Well, I didn't intend this to be a long rambling commentary, so I'll cut it here. But if you're not afraid of a philisophical challenge, and if you are interested in existentialism, then this book is well worth the investment in time and mental energy. It truly is, in my opinion, the principal text of existential philosophy.

Rating: 4 stars
Summary: If you can read and understand this work ....
Review: If you can read and understand this work then you are a better reader than I.
I slogged through great parts of it years ago, and at some point was totally eliminated by the paradoxical obfuscations.
Nonetheless, a few major points did emerge either from the reading of this , or the reading of other works on or about Sartre.
Sartre sees human beings as thrown into the world. Born as nothing they, or we have to create through their own actions their identity or being. One big question for Sartre is whether this is done with authenticity , or false consciousness but I do not really understand what ' being true to oneself' or ' being authentic ' means in his terms.
The picture of Man alone in the Universe without God struggling to create an identity and being presents Mankind in a certain sense in a heroic light. We are the sole meaning- makers of the Universe trying to fashion our meaning out of nothing.
But what we do all in the end goes back to nothing. So it is from Nothingness to Being and back to Nothingness again. The rock rolls down the hill and at some point Sisyphus cannot push it up again. And nada is nada is nada our nada in nada.
Now that is one way of looking at the world, a way which I understand as understandable, but it seems to me unsatisfactory ultimately.
The answer many others would argue - and it is not in this book- is in precisely the area Sartre most rejects, the religious. The belief in God and the creation of our own life and work in cooperation with God. But this is of course not the message that Sartre accepts.

Rating: 4 stars
Summary: misconceptions regarding density of phenomenological prose
Review: It is certainly true what has been said in some of the other reviews, namely that this book is not ideal for the casual armchair philosopher. I decided to tackle Being and Nothingness after reading Being and Time by Heidegger, and have found it easier for the most part - the concepts are more intuitive and less conceptually complex. One possible drawback is that I find myself repeatedly reading Sartre within a kind of Heideggarian framework. I would like to specifically respond to one of the other reviews which complains about the thickness of Sartre's prose as well as his tendency to repeat himself.

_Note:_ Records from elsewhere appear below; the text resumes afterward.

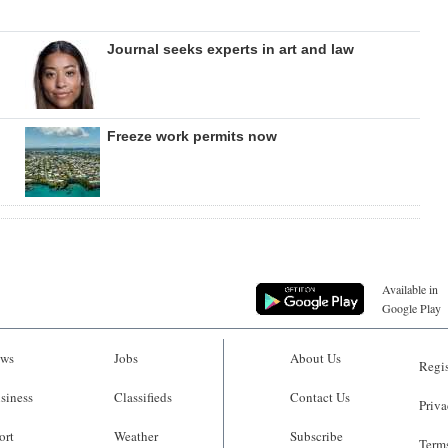
Journal seeks experts in art and law
Freeze work permits now
Available in
Google Play
ws
Jobs
About Us
Regis
siness
Classifieds
Contact Us
Priva
ort
Weather
Subscribe
Terms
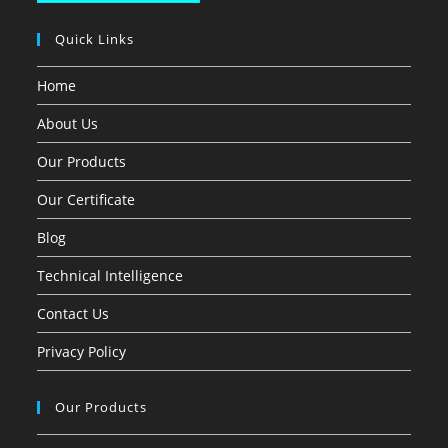
Quick Links
Home
About Us
Our Products
Our Certificate
Blog
Technical Intelligence
Contact Us
Privacy Policy
Our Products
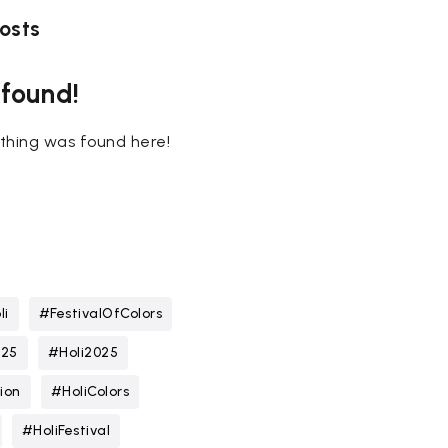
osts
 found!
nothing was found here!
li
#FestivalOfColors
025
#Holi2025
ion
#HoliColors
#HoliFestival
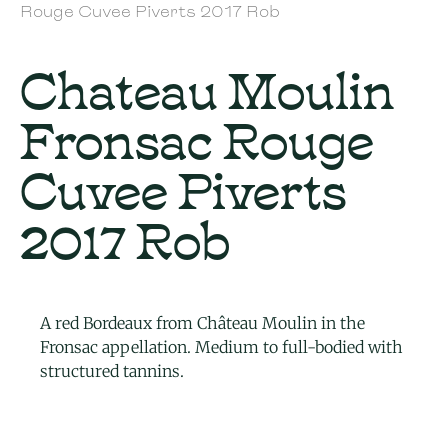
Rouge Cuvee Piverts 2017 Rob
Chateau Moulin
Fronsac Rouge
Cuvee Piverts
2017 Rob
A red Bordeaux from Château Moulin in the
Fronsac appellation. Medium to full-bodied with
structured tannins.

The density is obviously somewhat of a function of the subject matter, and is actually an element of philosophical texts that I find quite exhilerating - there is so much packed into every sentence that deciphering the essence of the argument is half the fun. On the subject of repetition, I can assure you that Sartre was undoubtedly aware of this literary device (one which Heidegger uses to an even greater degree). This repetition is part and parcel of the phenomenological method of inquiry - it is meant to be a kind of stripping away of layers bit by bit until all we are left with are the things themselves. In Being and Time, Heidegger actually uses this repetitive tool to mirror the ontological structure of Dasein, thus creating a book which is ideally suited for human comprehension and ingestion. I would guess that Sartre is following in the phenomenological tradition and trying to appeal to the actual workings of the human consciousness in his creation of a repetitive framework within Being and Nothingness.

Rating: 5 stars
Summary: Buy the ugly white cover, not the orange one.
Review: Not because the white one is better. They are the same translation. The orange one is ABRIDGED, which is mentioned nowhere on this website, as if the two books are the same.

They don't even have the same publisher.

Trust me: unless you can find the 1956 edition from the Philosophical Library, buy the white version from Washington Square Press. The Citadel Press edition is abridged and more expensive. Even if it has a nicer looking cover, don't buy it.